__ACTIVITÉ__.
Prolongez l'extrait sur le SaaS et les ERP après sa dernière phrase.

__EXTRAIT FOURNI__.
»»

Une alternative viable : le SaaS
Selon le Gartner Group, les applications en mode ASP (Application Service Provider) ou SaaS (Software as a Service) ont représenté 5 % du CA provenant de la vente de licences en 2005. Mais cette part croit de 21 % par an et, à l'horizon 2011, le même Gartner estime qu'un quart des logiciels utilisés en entreprise devraient être hébergés. Le cabinet Markess International confirme cette tendance et estime la croissance d'ici à 2009 à +24 % annuels, comme nous vous l'indiquions dans notre article "L'adoption des ERP en mode SaaS reste en retrait, selon une étude Markess International". Selon le même article, l'ERP ne connaît pas encore en mode SaaS un succès équivalent à celui des autres applications car ce mode privilégie une approche par fonction et non pas intégrée. Mais avec la multiplication des offres, l'adoption devrait suivre. De nombreux éditeurs proposent une offre de ce type : de Microsoft à Cegid, de Proginov à Avenue Software, Tiny ERP ou Divalto. Et d'autres devraient bientôt l'annoncer. L'événement majeur de l'automne dans ce domaine a été l'annonce fracassante de Business ByDesign par SAP.

««

Données enregistrées
»»

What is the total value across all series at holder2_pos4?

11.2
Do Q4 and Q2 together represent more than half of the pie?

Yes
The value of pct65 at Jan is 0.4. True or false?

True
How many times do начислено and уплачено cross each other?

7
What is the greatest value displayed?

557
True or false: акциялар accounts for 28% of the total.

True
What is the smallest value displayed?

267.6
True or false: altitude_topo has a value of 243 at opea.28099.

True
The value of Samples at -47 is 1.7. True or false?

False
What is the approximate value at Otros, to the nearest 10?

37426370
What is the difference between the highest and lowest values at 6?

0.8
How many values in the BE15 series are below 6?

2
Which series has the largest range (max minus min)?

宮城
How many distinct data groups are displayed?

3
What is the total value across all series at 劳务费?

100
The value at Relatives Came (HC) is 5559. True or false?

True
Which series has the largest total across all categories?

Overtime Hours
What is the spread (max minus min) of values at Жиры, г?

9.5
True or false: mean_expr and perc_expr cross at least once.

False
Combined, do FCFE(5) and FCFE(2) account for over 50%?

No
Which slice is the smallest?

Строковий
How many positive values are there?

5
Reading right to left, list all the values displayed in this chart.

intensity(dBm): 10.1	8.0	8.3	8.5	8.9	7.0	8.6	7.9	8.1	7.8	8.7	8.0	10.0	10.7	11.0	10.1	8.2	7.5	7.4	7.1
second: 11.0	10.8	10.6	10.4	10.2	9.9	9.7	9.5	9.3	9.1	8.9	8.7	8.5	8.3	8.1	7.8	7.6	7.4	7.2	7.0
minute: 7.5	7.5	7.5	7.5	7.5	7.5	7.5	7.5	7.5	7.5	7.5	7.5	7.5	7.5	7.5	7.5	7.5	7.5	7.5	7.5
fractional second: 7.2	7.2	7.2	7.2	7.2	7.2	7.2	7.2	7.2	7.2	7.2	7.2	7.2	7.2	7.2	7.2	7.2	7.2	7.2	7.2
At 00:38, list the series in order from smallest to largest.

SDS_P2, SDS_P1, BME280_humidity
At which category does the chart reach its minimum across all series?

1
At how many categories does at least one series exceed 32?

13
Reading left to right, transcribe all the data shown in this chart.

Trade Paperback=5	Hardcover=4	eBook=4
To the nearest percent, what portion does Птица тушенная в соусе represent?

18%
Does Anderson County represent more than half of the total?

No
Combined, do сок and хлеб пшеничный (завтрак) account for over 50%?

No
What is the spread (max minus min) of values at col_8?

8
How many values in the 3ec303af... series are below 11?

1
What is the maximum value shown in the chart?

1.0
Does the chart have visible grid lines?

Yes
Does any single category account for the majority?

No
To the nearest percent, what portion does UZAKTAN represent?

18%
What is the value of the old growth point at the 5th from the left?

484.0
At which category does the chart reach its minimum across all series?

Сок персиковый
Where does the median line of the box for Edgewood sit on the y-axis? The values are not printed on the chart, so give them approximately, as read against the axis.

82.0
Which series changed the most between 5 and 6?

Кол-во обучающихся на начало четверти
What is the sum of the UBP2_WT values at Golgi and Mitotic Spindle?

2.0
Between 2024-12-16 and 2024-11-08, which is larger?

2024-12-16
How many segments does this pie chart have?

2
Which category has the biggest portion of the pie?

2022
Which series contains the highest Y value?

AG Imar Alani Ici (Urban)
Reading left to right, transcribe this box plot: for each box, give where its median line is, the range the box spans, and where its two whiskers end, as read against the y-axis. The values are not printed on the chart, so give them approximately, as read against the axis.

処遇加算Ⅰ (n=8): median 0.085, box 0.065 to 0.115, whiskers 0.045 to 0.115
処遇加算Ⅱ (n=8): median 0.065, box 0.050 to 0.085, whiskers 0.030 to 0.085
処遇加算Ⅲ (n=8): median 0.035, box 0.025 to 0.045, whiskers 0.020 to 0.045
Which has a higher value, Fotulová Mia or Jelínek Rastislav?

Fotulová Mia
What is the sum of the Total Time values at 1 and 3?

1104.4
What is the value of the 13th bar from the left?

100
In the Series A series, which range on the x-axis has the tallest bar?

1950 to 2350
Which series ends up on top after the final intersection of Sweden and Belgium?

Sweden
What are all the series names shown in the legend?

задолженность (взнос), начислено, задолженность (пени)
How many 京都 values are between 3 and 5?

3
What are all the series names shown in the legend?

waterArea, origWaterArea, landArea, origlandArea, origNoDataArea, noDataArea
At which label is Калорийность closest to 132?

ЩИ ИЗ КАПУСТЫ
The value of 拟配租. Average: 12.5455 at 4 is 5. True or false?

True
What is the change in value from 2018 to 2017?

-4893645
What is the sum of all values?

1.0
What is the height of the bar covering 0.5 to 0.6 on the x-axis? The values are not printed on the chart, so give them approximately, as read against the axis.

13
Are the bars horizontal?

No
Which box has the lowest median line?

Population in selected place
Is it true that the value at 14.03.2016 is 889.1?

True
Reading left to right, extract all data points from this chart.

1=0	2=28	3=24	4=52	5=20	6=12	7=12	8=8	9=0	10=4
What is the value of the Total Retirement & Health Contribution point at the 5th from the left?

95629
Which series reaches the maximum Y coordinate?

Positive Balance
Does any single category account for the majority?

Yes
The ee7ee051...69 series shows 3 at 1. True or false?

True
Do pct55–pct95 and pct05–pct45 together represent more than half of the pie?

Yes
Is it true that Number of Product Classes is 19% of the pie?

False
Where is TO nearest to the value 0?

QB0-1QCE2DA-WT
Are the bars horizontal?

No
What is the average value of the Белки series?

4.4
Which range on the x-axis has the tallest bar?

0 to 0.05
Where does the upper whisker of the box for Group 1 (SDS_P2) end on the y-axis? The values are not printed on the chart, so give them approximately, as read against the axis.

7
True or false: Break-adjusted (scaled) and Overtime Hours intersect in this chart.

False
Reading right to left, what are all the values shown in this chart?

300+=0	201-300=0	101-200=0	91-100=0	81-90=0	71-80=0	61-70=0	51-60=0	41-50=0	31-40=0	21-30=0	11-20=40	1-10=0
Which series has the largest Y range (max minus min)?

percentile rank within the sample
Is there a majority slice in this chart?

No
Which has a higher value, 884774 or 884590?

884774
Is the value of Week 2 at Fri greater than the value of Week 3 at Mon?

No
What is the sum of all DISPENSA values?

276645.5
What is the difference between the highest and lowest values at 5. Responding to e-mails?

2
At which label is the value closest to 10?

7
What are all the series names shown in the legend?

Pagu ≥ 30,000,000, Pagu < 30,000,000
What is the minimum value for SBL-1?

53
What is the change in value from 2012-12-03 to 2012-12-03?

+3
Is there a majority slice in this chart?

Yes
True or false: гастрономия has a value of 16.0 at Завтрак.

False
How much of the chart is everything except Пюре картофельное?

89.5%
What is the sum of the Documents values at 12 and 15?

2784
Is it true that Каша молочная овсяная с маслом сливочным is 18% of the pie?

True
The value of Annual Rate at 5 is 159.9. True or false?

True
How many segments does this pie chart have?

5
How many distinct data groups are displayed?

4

««

__RÉPONSE PROPOSÉE__.
Mais qu'est-ce qui pourrait bien pousser une entreprise à adopter un ERP en mode SaaS, autrement dit à externaliser physiquement ses données souvent sensibles et au c'ur de son métier ? Avant tout le "on-demand" qui est en fait le petit nom du SaaS. On ne paye que pour ce que l'on consomme, à l'exclusion du superflu et de l'inutilisé souvent inclus dans les ERP installés sur site. Conséquence : les coûts restent prévisibles et maîtrisés. Autre avantage du modèle SaaS : la sécurité. Il existe en effet un contrat de niveau de service entre l'entreprise et le prestataire, qui prend en charge la sauvegarde des données et leur restauration en cas de panne. En outre, les entreprises recherchent de plus en plus des solutions de mobilité. Le modèle SaaS apporte cette mobilité et l'ubiquité des applications.
En guise de conclusion synthétique à cette série d'articles, je dirais que les facettes de l'ERP sont nombreuses, surtout en PME/PMI. Une entreprise met les meilleures chances de succès de son côté à condition de ne pas brûler les étapes, en adoptant une démarche systématique et en optant pour un outil adapté à ses besoins réels, toutes autres considérations mises à part.